Поставленная задача 1 ▸
Ответьте по отрывку о надгробии генерала Алексеева:
(a) Какое единственное имя было на небольшом памятнике?
(b) Какие слова первоначально выбили на могильной плите Врангеля?
(c) Какая часть надписи позднее оказалась стертой на памятнике Алексеева?

Выбранный отрывок ▸
Надпись на небольшом памятнике состояла всего из одного имени «Михаил». Одно из объяснений подобной «краткости» заключалось якобы в том, что недоброжелатели Алексеева из числа правых, монархических групп, считавшие генерала «подлым изменником Государю», могли осквернить могилу. Ну а сторонники «теории заговоров» и в этом увидели подтверждение членства генерала в некоей масонской ложе, так как считается, что на надгробии масона может быть упомянуто только его имя.

Действительное же объяснение состоит в том, что по решению настоятелей храма и в согласии с местными сербскими властями на могильных плитах Алексеева и Врангеля первоначально были выбиты слова в православной традиции: «раб Божий воин Михаил» и «раб Божий воин Петр». Позднее на перенесенном на кладбище памятнике Алексеева часть надписи («раб Божий воин») оказалась стертой, и осталось лишь имя генерала, а еще позже у основания памятника была поставлена плита, на которой были выгравированы полные имена и фамилии похороненных в могиле и даты их кончины: Михаила Васильевича Алексеева, Анны Семеновны Пироцкой, Николая Гавриловича Пироцкого, Надежды Александровны Мориц, Зинаиды Гавриловны Александровой, Ивана С. Александрова.

Поставленная задача 2 ▸ Обновите строки с разметкой документа, поставив «px» вместо «pixels». Все прочее сохраните без изменений, картинки в ответ не включайте.

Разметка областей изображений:

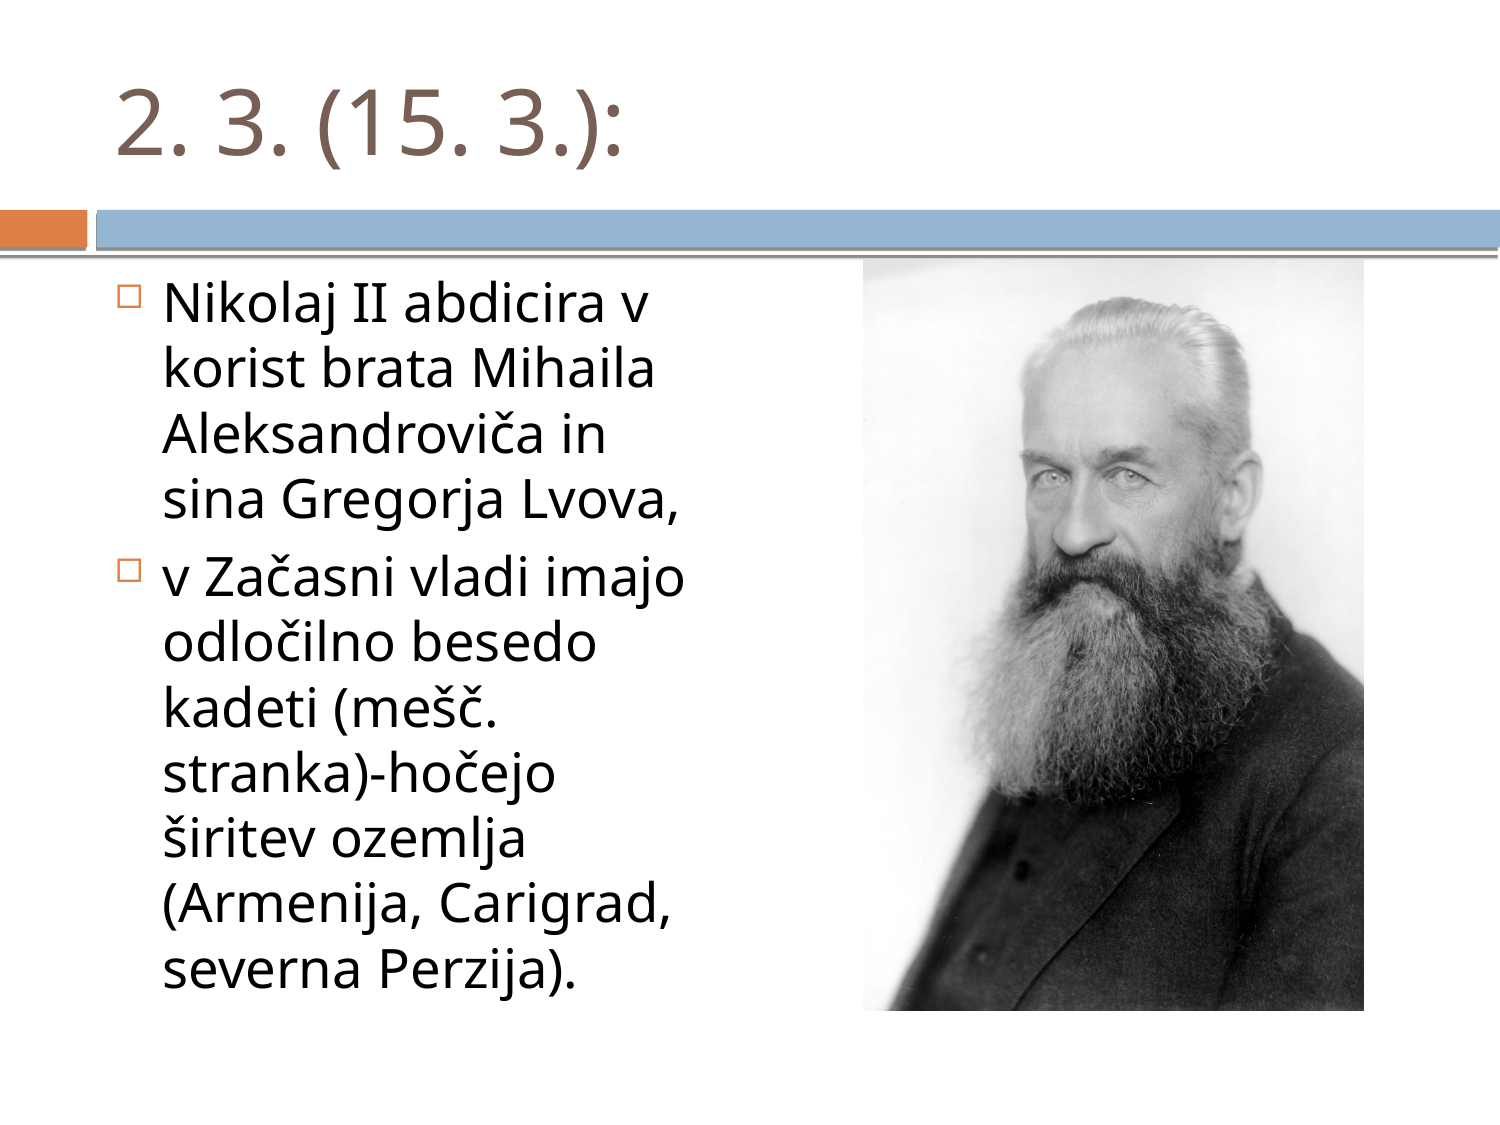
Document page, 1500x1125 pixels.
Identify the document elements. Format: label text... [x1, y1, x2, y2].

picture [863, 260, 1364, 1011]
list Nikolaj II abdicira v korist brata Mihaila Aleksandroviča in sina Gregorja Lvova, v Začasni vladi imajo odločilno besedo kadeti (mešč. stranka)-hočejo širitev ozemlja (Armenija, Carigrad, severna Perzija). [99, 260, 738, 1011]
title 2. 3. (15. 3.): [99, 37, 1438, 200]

Полный ответ 1 ▸
(a) «Михаил».
(b) «раб Божий воин Петр».
(c) «раб Божий воин».

Полный ответ 2 ▸
Document page, 1500x1125 px.
Identify the document elements. Format: label text... [x1, y1, x2, y2].

picture [863, 260, 1364, 1011]
list Nikolaj II abdicira v korist brata Mihaila Aleksandroviča in sina Gregorja Lvova, v Začasni vladi imajo odločilno besedo kadeti (mešč. stranka)-hočejo širitev ozemlja (Armenija, Carigrad, severna Perzija). [99, 260, 738, 1011]
title 2. 3. (15. 3.): [99, 37, 1438, 200]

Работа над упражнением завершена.